OK, I’m putting those words where the chop sticks don’t go, if you know what I mean. And speaking of that, you know Hillary, she went to all these great schools, higher education, she doesn’t even know the meaning of is. I mean, tell me, what do you think the meaning of is is? Don’t they teach that in law school? See, she doesn’t know. Just like a woman. Women like me, did I ever mention that? I don’t know if she knows, really, Hillary, what is means, but maybe it’s true, I think I read that in the Facebook. I have lots of followers on social media, so if I use only American words, they will use only American words too. And my words are really pretty big. No one’s ever complained about the size of my words.
And my supporters, maybe they beat up some people who use words that aren’t from America. I don’t know. I don’t tell them to do that. Those foreign people are using little words, small words. You know what they say? About small words? But I’m going to buy them dictionaries, that’s what I’ll do. When I’m president, I’m buying everybody an American dictionary and we’ll all be speaking the same words then. I tell you, I will get a great deal on a dictionary and everybody will have this dictionary and we won’t need a bible or a law book or terrorists or anything, because we will have a dictionary. The Trump Dictionary of American, I will print it and I will sell it. I will give you a deal, and I will sell it to all the school children so they will know the words. I will sell it to those Chinese and I’ll have them speaking from that Trump American Dictionary because we’re making our own words here. I’m making American words for Americans, right here. And when I’m president, I will sell American books to Americans, and I will make a great profit.
So if the Chinese don’t take back their words, eat their words, I’m sending in the Special Forces and the Seals and that will be the end of the Chinese. Except for the Chinese food, of course. The dim sum, we have to keep the dim sum. I like the little shrimp things, you know? Not the sissy eggplant, but I like the sweet balls with the sesame seeds on the outside? You know those? We could get some of those later, OK? After we’re done? But not the sissy eggplant, that’s really, really bad, That’s girlie stuff, maybe, not for me. Marco, little Marco, he likes the eggplant, with the garlic, right? And you know, I’m such a great guy, I could get him a great deal on that eggplant. He’s not going to be my vice president, by the way, and it’s because he speaks Spanish, I don’t want those borrowed words, loser words, because we’re gonna make English great again, right here at home, no Spanish at all, no more loser words. But I could use a foreign word, I could use it right in the middle of Fifth Avenue, they’re still gonna vote for me. I’m winning this thing. I don’t know if that’s true or not. All I know, I read it on the internet.

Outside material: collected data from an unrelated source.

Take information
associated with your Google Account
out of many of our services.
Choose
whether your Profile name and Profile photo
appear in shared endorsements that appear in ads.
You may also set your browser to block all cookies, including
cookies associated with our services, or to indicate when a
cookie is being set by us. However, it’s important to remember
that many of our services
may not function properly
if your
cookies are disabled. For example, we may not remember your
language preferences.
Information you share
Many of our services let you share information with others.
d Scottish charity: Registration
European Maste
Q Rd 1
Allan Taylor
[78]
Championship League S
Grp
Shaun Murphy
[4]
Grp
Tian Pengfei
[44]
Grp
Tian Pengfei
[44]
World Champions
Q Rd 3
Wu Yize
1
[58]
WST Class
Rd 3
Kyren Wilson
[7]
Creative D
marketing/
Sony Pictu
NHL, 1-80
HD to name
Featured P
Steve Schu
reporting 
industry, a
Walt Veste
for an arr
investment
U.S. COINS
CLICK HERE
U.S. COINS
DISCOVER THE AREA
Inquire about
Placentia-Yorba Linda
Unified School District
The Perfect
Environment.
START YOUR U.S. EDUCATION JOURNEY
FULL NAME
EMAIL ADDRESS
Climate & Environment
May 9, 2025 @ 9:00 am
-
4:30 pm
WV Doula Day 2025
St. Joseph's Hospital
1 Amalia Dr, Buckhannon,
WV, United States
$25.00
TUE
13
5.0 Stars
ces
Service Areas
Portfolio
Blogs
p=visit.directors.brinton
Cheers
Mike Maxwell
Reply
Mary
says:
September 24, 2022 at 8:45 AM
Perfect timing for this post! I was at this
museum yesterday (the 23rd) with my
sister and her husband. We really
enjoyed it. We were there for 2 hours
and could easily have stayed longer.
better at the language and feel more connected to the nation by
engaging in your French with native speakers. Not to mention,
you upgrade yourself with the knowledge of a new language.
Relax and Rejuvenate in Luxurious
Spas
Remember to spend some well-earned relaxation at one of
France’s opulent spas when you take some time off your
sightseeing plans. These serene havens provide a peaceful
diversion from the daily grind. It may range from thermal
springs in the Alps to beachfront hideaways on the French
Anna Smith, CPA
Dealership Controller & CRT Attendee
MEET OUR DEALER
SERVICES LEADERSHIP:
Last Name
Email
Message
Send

WOL: And there you have it for this evening, the candidates speaking their minds, sometimes pretty frankly, about the state of the English language. This special primary 2016 edition of the Web of Language has been brought to you in part thanks to a grant from the League of Women Lexicographers, who ask you to remember that he is not a gender-neutral word, and that an informed electorate is an electorate that knows what words like “is” mean.